An invisible vise clamps around my chest, squeezing until I can’t breathe. Nausea pushes at the back of my throat, and I start to hyperventilate.

I can’t get enough air.

I slap my hands over my chest, then freeze when a horrifying thought hits me—even now he might be watching. Where else does he have cameras? The walk-in closet? The bathroom?

My skin crawls at the thought, and I shudder violently. Is this how an animal in a zoo feels? A bug under a microscope? Have I ever had a private moment at all in this house?

I need to get out of here.

I can’t stay here in this room, this house, with him. The baby kicks me hard, and I gasp, doubling over, gripping my belly. Shit, shit, shit.

My eyes dart around the room and snag on an empty paper bag on my study desk. I lunge for it, pressing it to my mouth and breathing rapidly—in, out, in, out—until my heart rate slows and oxygen returns to my starved lungs.

When my panic subsides to a manageable level, my brain kicks back into gear. If I want to leave without raising suspicion, I can’t take anything with me. If he sees me packing, he’ll knowsomething’s up. And the last thing I need is him suspecting anything. There’s no telling what he might do.

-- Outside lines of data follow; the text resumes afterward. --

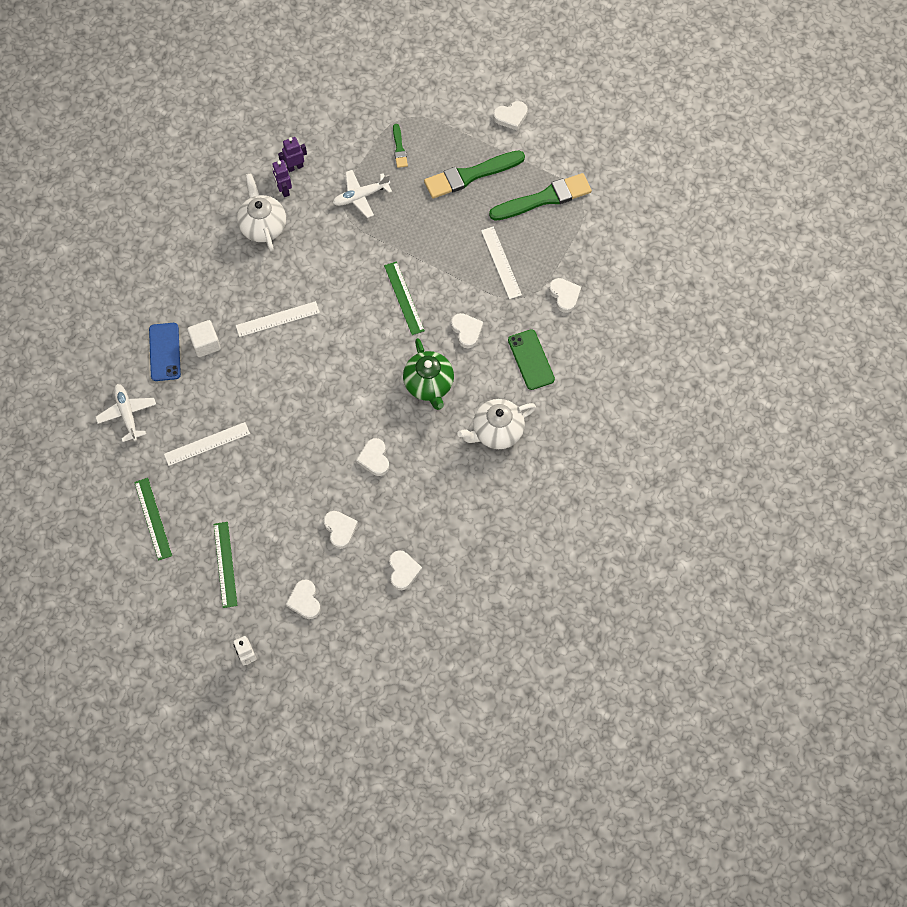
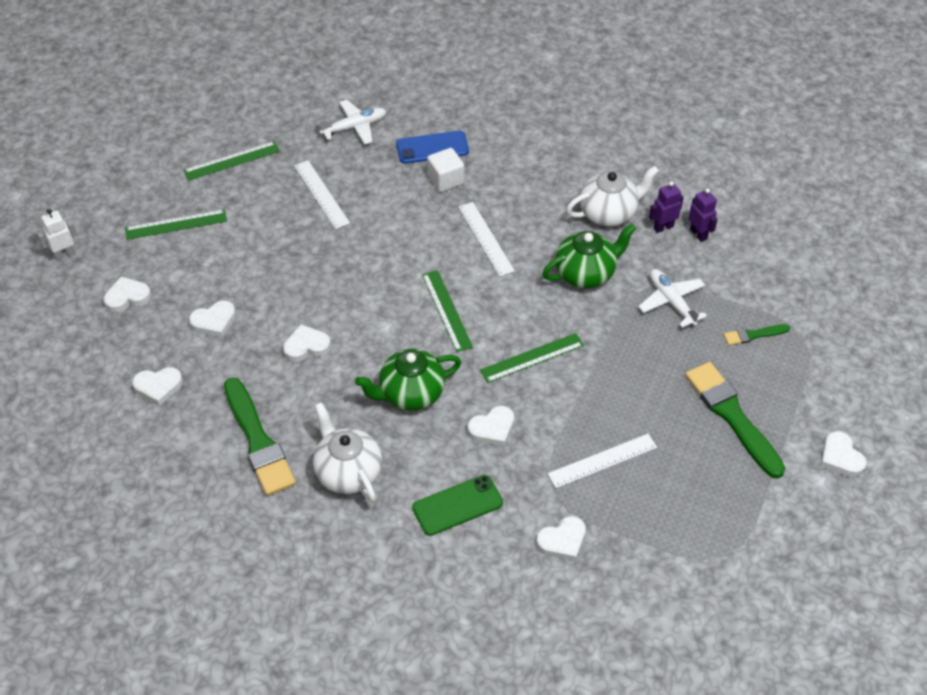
camera: 85 degrees right, 15 degrees down
(324, 251) = (586, 273): none -> green teapot
(350, 354) = (446, 310): none -> green ruler
(544, 198) = (716, 506): green brush -> green brush (258, 441)

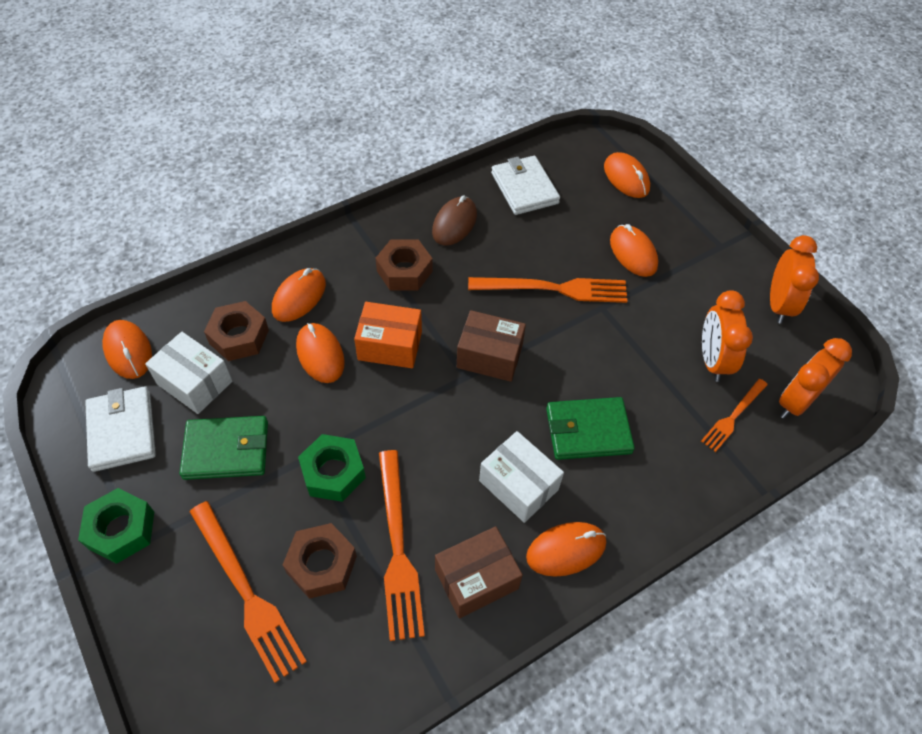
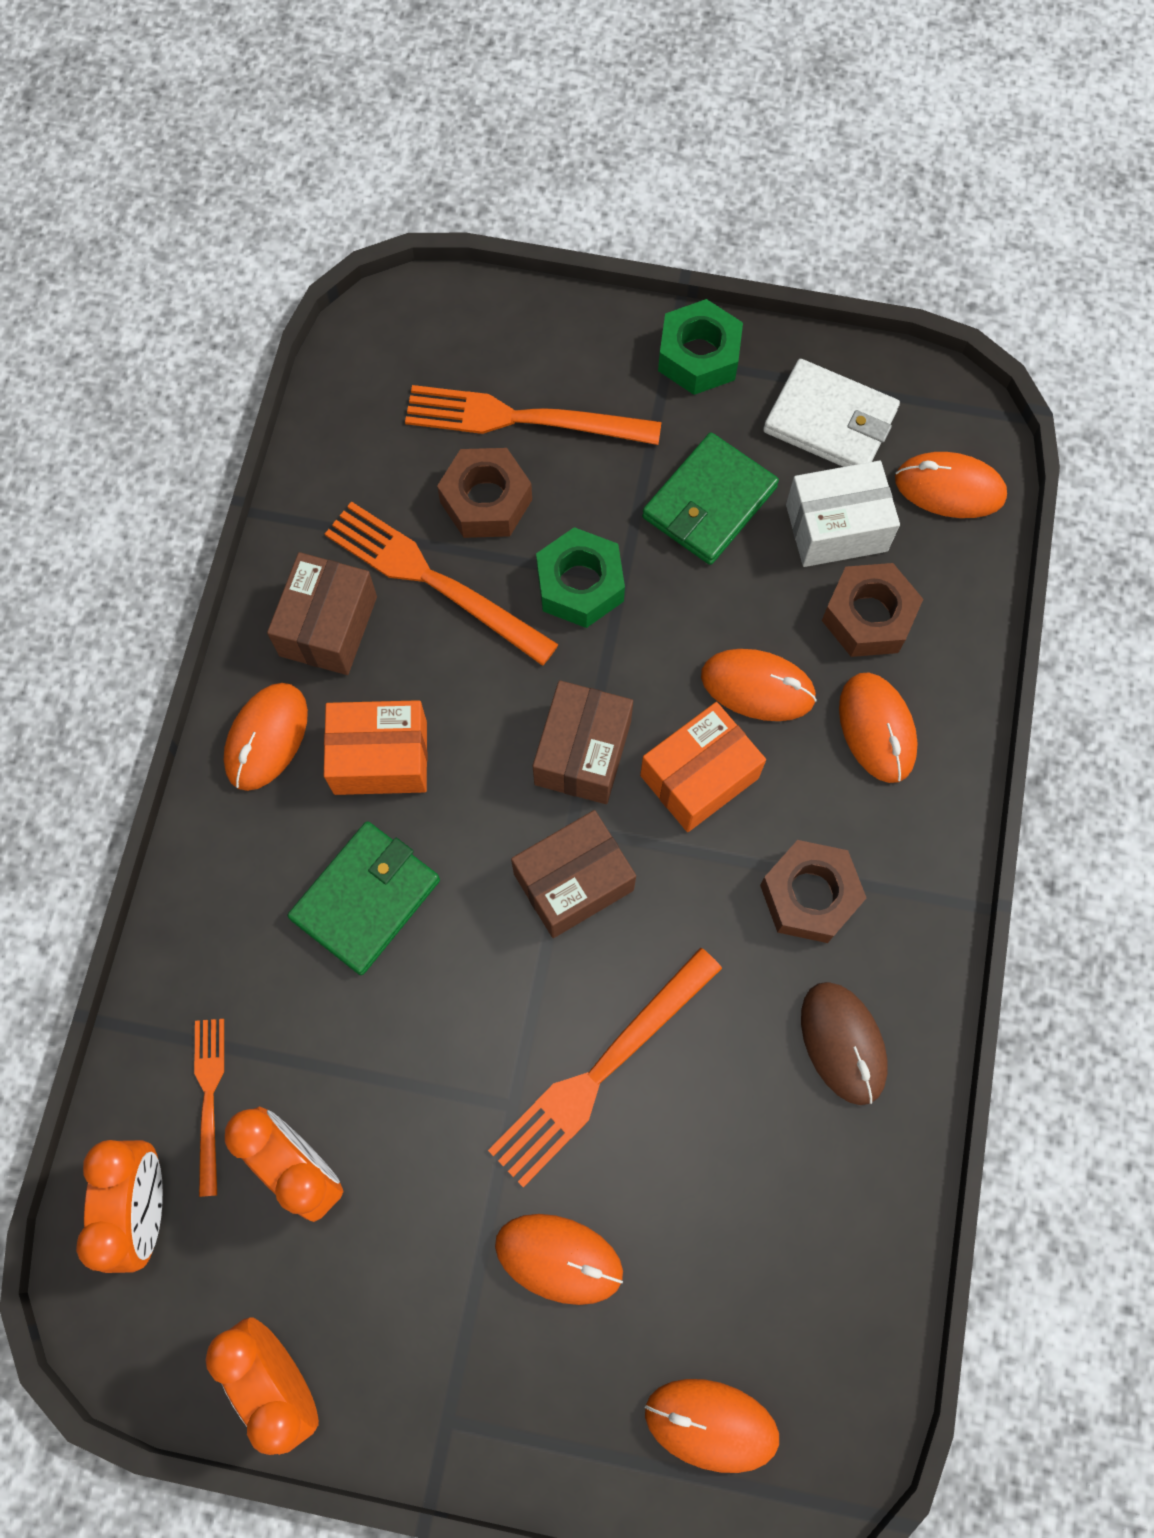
camera: 135 degrees right, 15 degrees up
(425, 399) = (583, 752): none -> brown box
(518, 485) = (380, 757): white box -> orange box
(524, 188) = (829, 1223): white wallet -> none

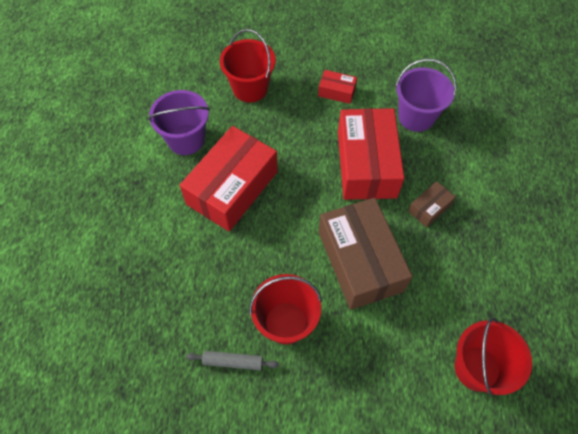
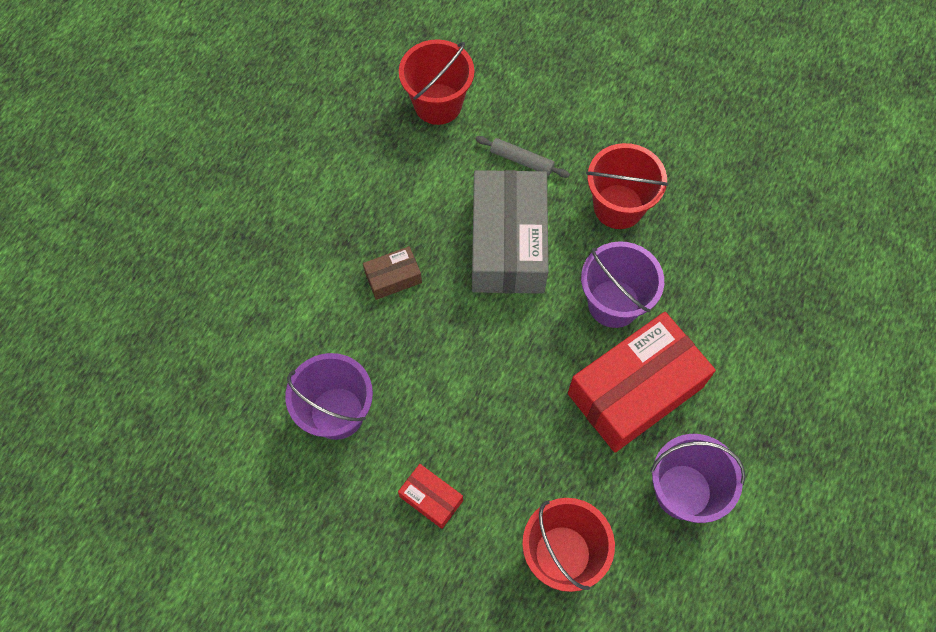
camera: 160 degrees left, 5 degrees up
(233, 361) = (687, 187): grey rolling pin -> grey rolling pin (521, 160)
(265, 242) = (613, 303): none -> purple bucket
(360, 261) = (508, 243): brown box -> grey box
(366, 164) = (443, 364): red box -> none

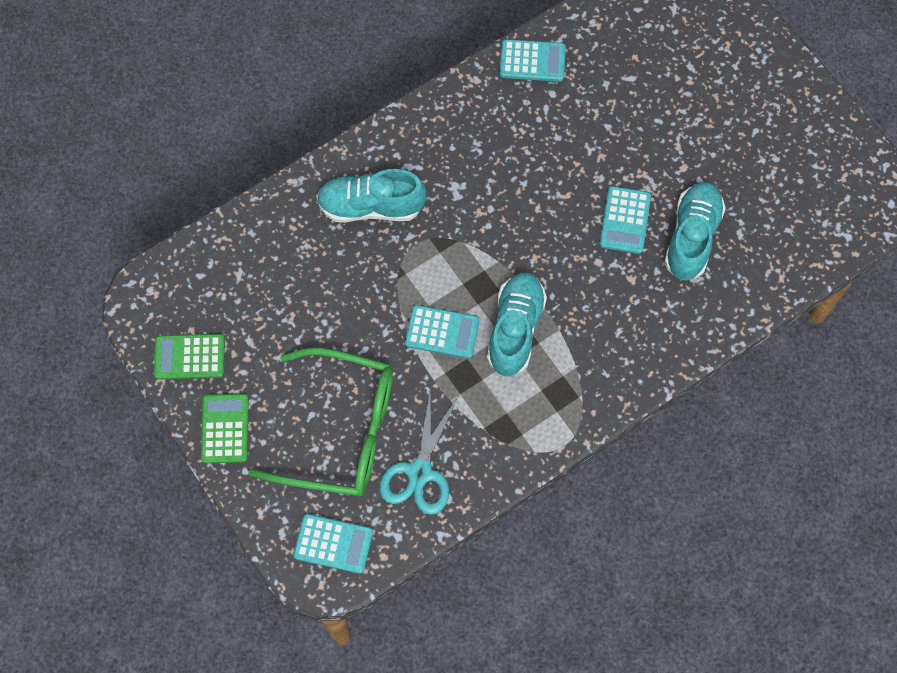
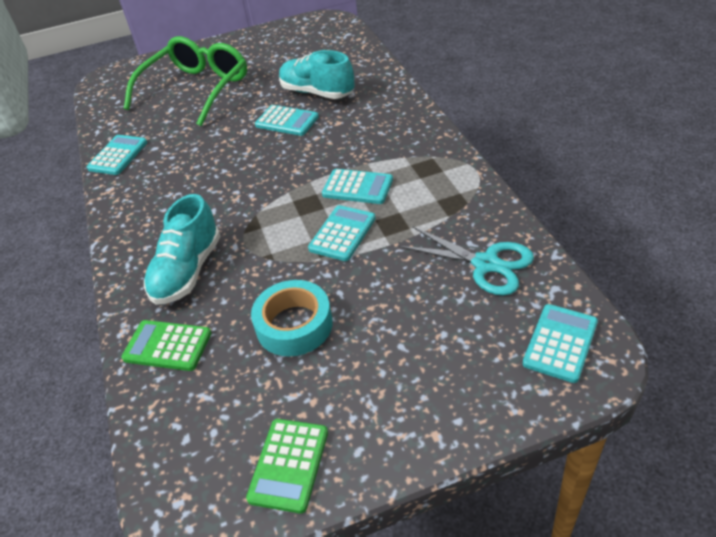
camera: 70 degrees left, 25 degrees down
(225, 429) = (397, 436): green calculator -> green calculator (167, 346)
(321, 321) = (294, 325): none -> turquoise tape
(341, 431) = (427, 322): green glasses -> green glasses (196, 89)
(515, 329) = (357, 187): turquoise shoe -> turquoise calculator

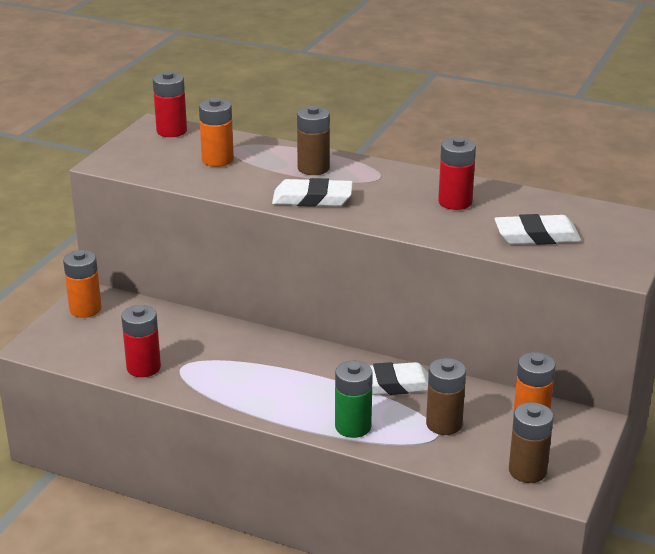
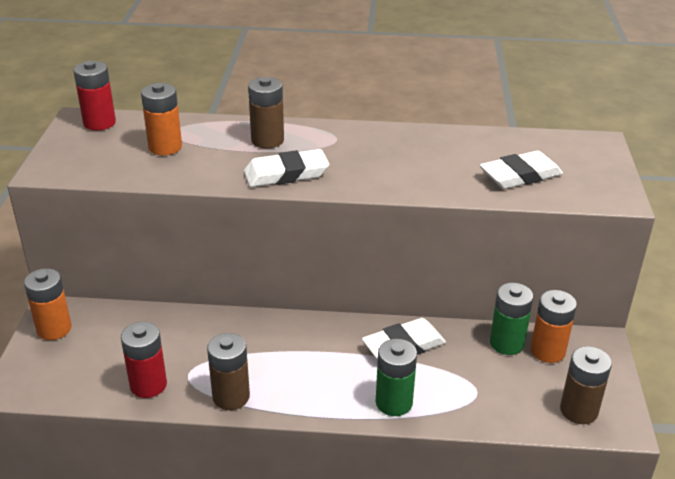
camera: 20 degrees left, 5 degrees up
(444, 424) = (476, 378): brown battery -> brown battery (231, 397)
(455, 202) = (423, 153): red battery -> none
(493, 403) = (506, 343): none -> green battery

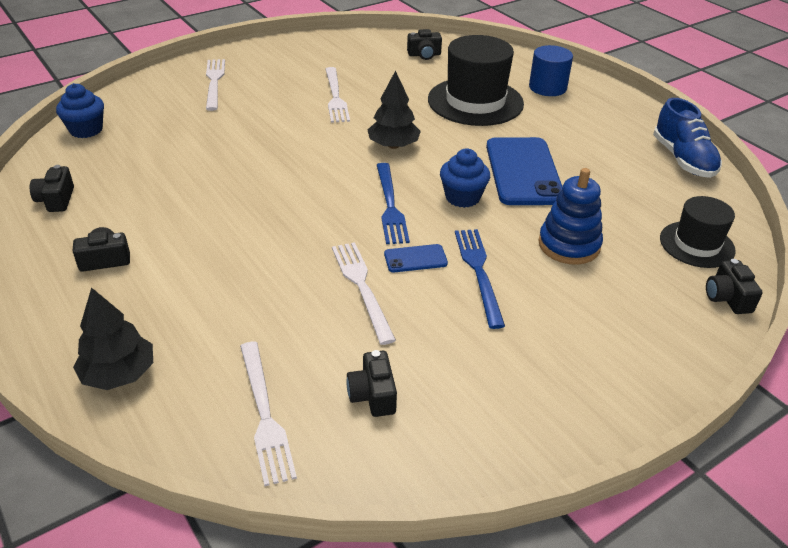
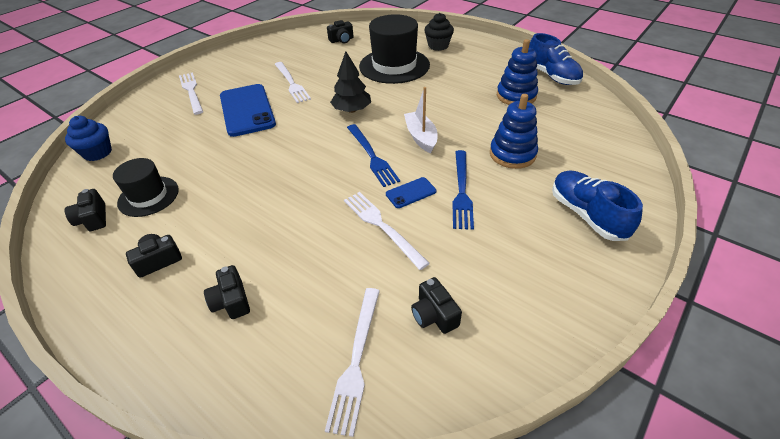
camera: 15 degrees left, 5 degrees up
(119, 374) = (213, 363): black tree -> none
(264, 414) = (356, 360): white fork -> white fork turned 45 degrees clockwise
(462, 197) = (421, 137): blue cupcake -> white boat
(479, 272) = (461, 191): blue fork -> blue fork turned 150 degrees counterclockwise
(523, 172) = (453, 108): blue phone -> blue phone (247, 110)
(547, 87) = (438, 46): blue cylinder -> black cupcake
(617, 174) = (516, 96): none -> blue stacking toy
(623, 339) = (587, 215): none -> blue shoe
(697, 244) = (594, 132): black hat -> black hat (148, 196)
(727, 298) = (634, 165): black camera -> black camera (231, 301)

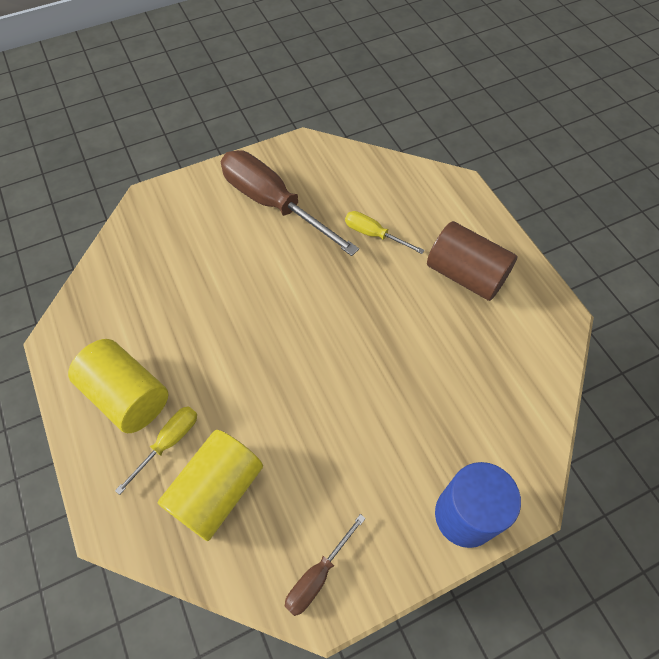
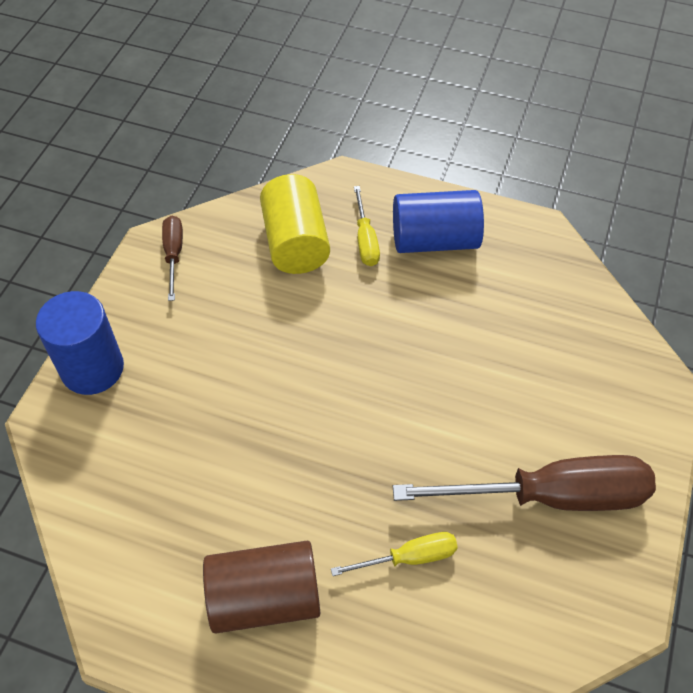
camera: 135 degrees right, 5 degrees down
(127, 396) = (434, 240): yellow cylinder -> blue cylinder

What if he throws me in that prison again?

There’s a soft knock on the door, and I just know it’s him—I can sense his presence through the wood. Fury boils through me, but I force myself to keep breathing in and out.

The door handle turns—I forgot to lock it,stupid, stupid—and Michael steps into the room. “Gianna, I–” He stops short when he sees me by the desk, breathing with the aid of a paper bag. “Are you okay?”

I try to relax my posture, but my entire being is quaking with suppressed rage and fear. I manage a stiff nod, not trusting myself to speak without screaming or sobbing.

He hesitates, eyes darting over me, then sighs. “I just got a call from work. The site we launched last night just crashed, and I need to go fix it with my engineers. We’ll continue this conversation when I get back, okay?”